Give back every record exactly, images excluded.

╭─ Dataset entries

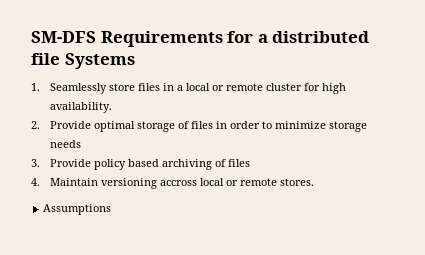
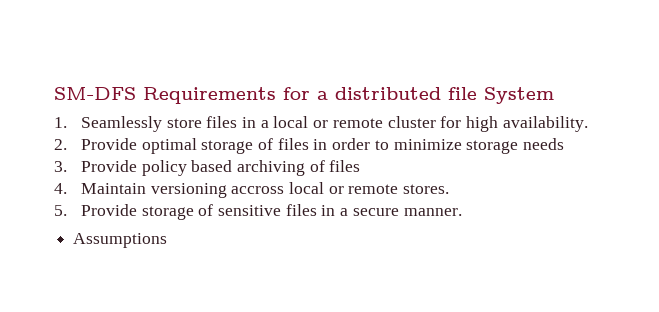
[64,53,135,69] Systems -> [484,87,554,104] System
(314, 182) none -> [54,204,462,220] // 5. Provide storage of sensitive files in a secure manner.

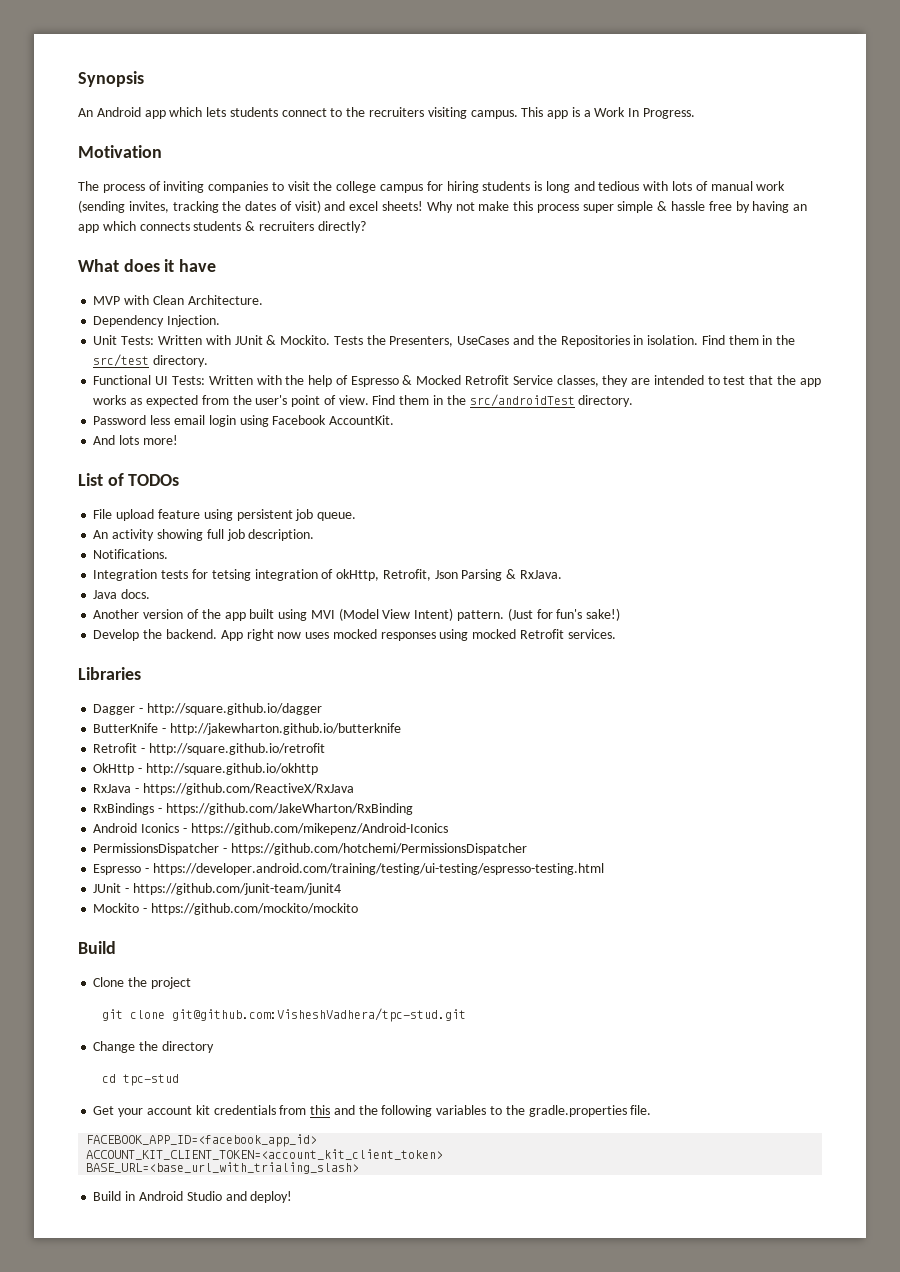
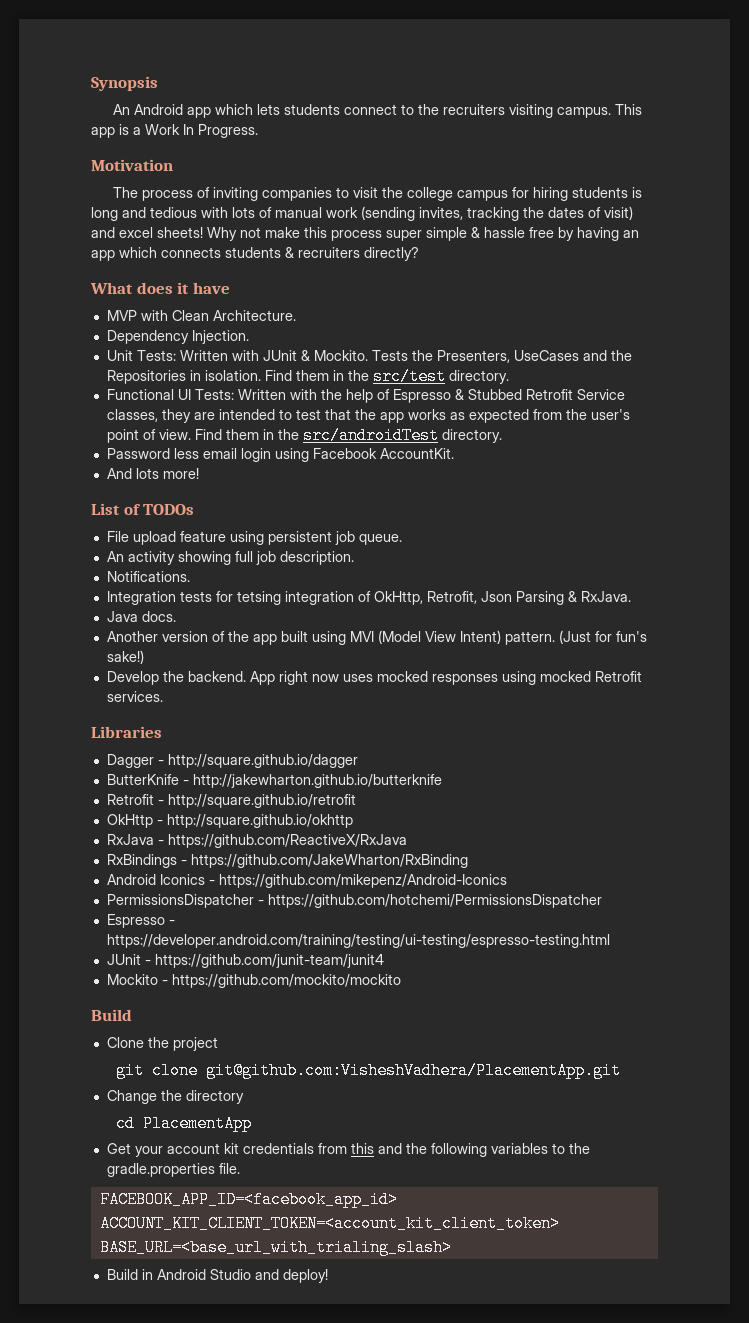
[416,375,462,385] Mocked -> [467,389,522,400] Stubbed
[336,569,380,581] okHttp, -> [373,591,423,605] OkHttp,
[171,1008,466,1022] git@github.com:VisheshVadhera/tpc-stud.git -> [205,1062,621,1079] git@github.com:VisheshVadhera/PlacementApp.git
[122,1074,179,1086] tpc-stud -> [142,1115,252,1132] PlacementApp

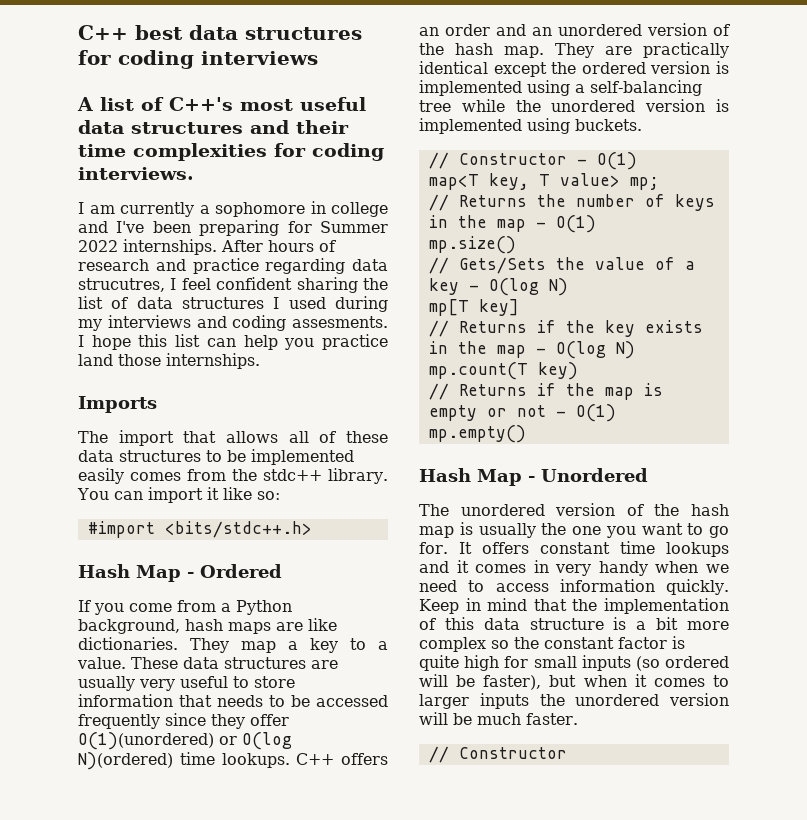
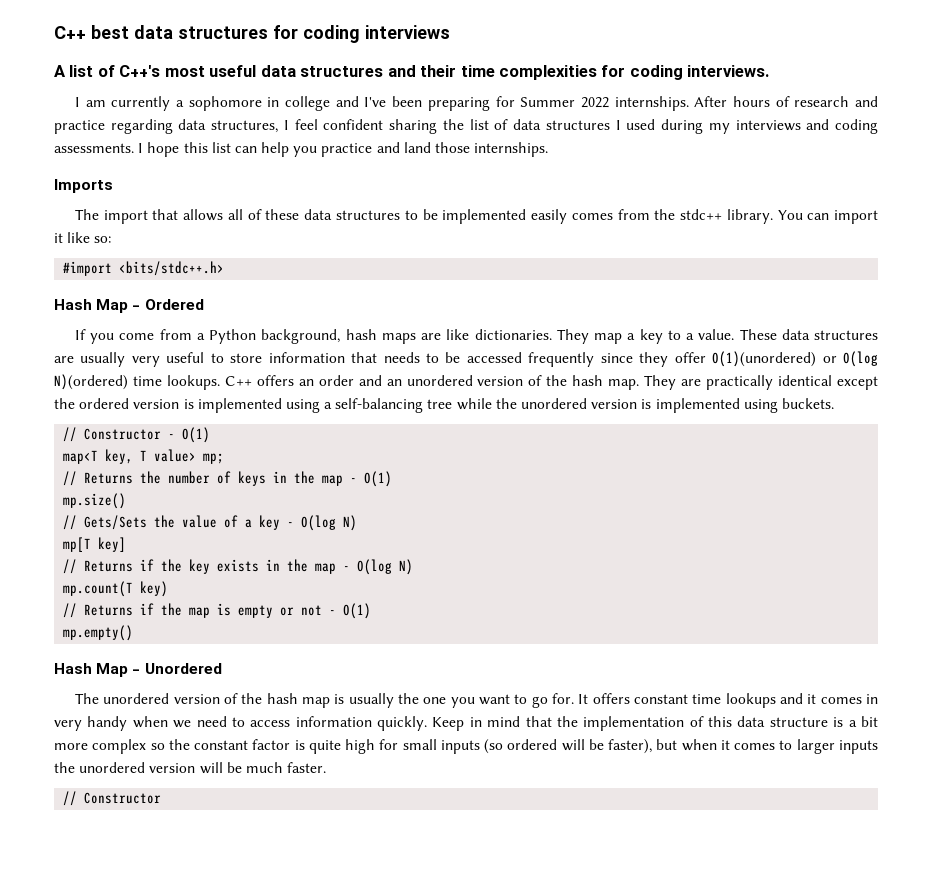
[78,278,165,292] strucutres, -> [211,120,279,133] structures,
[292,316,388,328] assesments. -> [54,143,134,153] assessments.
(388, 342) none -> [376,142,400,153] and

╰─

● Expected answer
[64,53,135,69] Systems -> [484,87,554,104] System
(314, 182) none -> [54,204,462,220] // 5. Provide storage of sensitive files in a secure manner.

[416,375,462,385] Mocked -> [467,389,522,400] Stubbed
[336,569,380,581] okHttp, -> [373,591,423,605] OkHttp,
[171,1008,466,1022] git@github.com:VisheshVadhera/tpc-stud.git -> [205,1062,621,1079] git@github.com:VisheshVadhera/PlacementApp.git
[122,1074,179,1086] tpc-stud -> [142,1115,252,1132] PlacementApp

[78,278,165,292] strucutres, -> [211,120,279,133] structures,
[292,316,388,328] assesments. -> [54,143,134,153] assessments.
(388, 342) none -> [376,142,400,153] and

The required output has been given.